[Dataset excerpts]
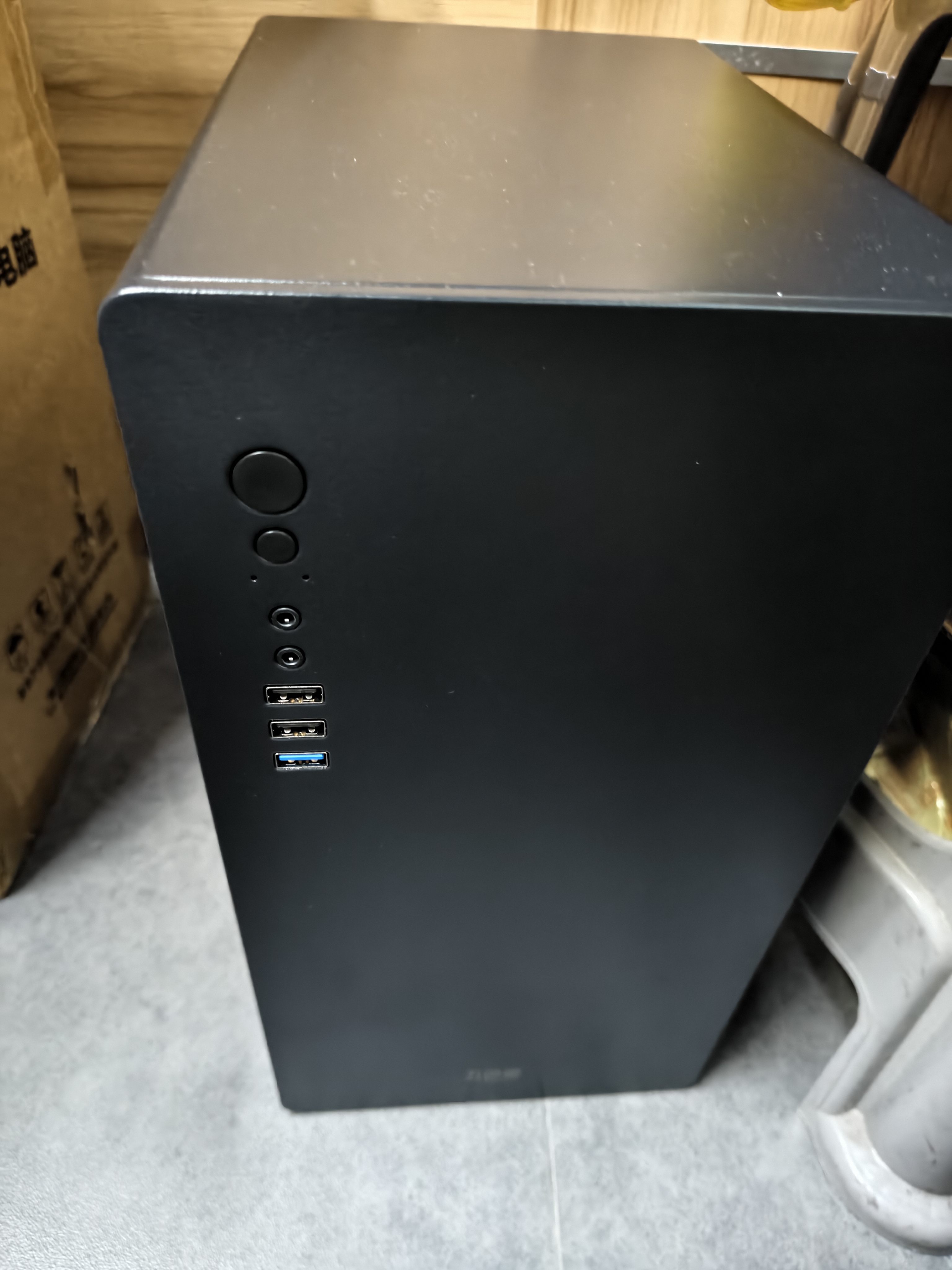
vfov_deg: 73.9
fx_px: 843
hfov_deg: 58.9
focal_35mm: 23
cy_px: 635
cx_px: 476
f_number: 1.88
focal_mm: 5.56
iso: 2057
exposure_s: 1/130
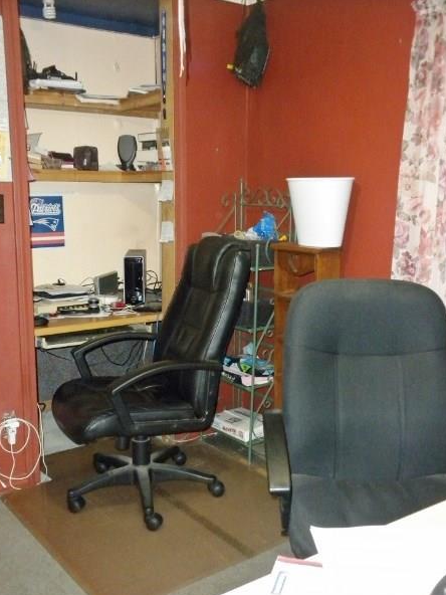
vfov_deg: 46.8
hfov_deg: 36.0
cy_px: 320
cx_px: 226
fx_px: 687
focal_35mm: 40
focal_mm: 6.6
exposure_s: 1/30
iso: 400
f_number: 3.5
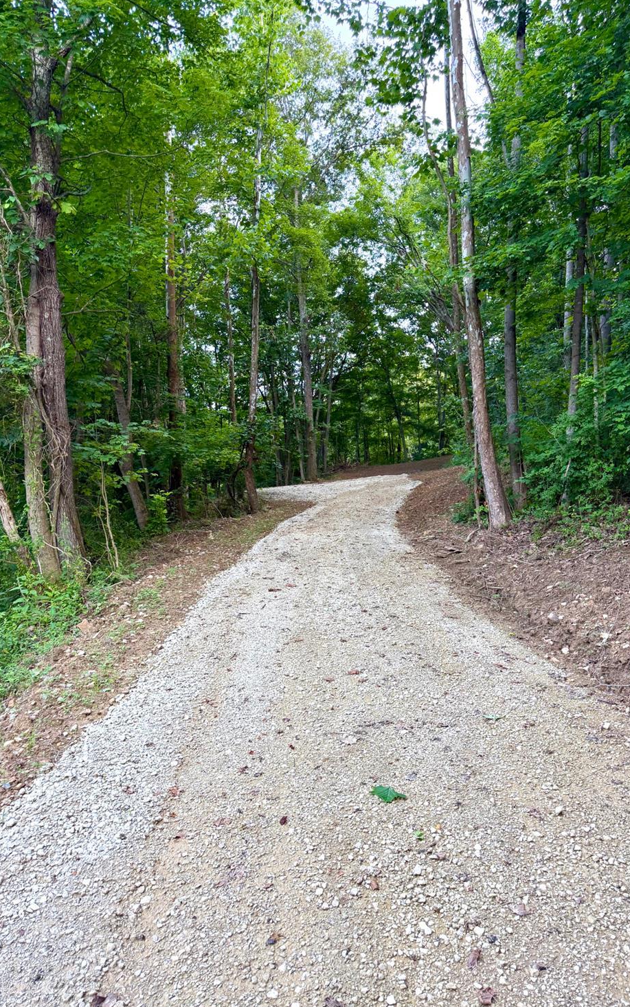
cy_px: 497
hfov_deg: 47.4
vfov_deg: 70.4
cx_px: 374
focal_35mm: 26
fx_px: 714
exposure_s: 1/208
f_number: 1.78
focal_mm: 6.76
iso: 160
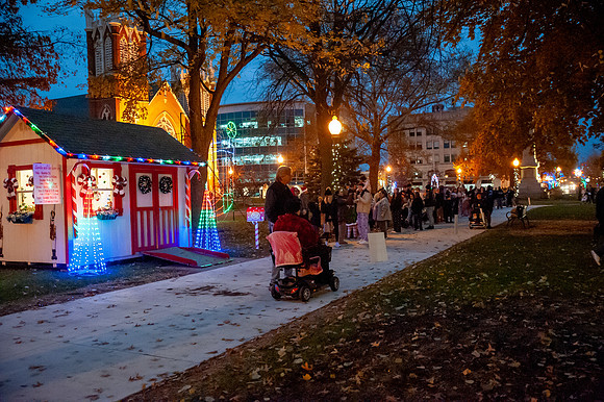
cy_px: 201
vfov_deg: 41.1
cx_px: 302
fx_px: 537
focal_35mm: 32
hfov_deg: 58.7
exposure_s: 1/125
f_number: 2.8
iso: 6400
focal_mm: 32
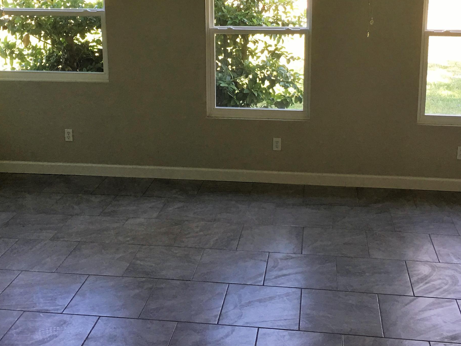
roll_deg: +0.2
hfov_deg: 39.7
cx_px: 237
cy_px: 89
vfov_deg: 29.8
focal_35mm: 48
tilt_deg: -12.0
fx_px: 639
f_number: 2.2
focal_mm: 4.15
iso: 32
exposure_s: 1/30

- _Assignment_
Without the pictures, give all the records above again exactly.

- _Response_
vfov_deg: 73.9
fx_px: 843
hfov_deg: 58.9
focal_35mm: 23
cy_px: 635
cx_px: 476
f_number: 1.88
focal_mm: 5.56
iso: 2057
exposure_s: 1/130
vfov_deg: 46.8
hfov_deg: 36.0
cy_px: 320
cx_px: 226
fx_px: 687
focal_35mm: 40
focal_mm: 6.6
exposure_s: 1/30
iso: 400
f_number: 3.5
cy_px: 497
hfov_deg: 47.4
vfov_deg: 70.4
cx_px: 374
focal_35mm: 26
fx_px: 714
exposure_s: 1/208
f_number: 1.78
focal_mm: 6.76
iso: 160
cy_px: 201
vfov_deg: 41.1
cx_px: 302
fx_px: 537
focal_35mm: 32
hfov_deg: 58.7
exposure_s: 1/125
f_number: 2.8
iso: 6400
focal_mm: 32
roll_deg: +0.2
hfov_deg: 39.7
cx_px: 237
cy_px: 89
vfov_deg: 29.8
focal_35mm: 48
tilt_deg: -12.0
fx_px: 639
f_number: 2.2
focal_mm: 4.15
iso: 32
exposure_s: 1/30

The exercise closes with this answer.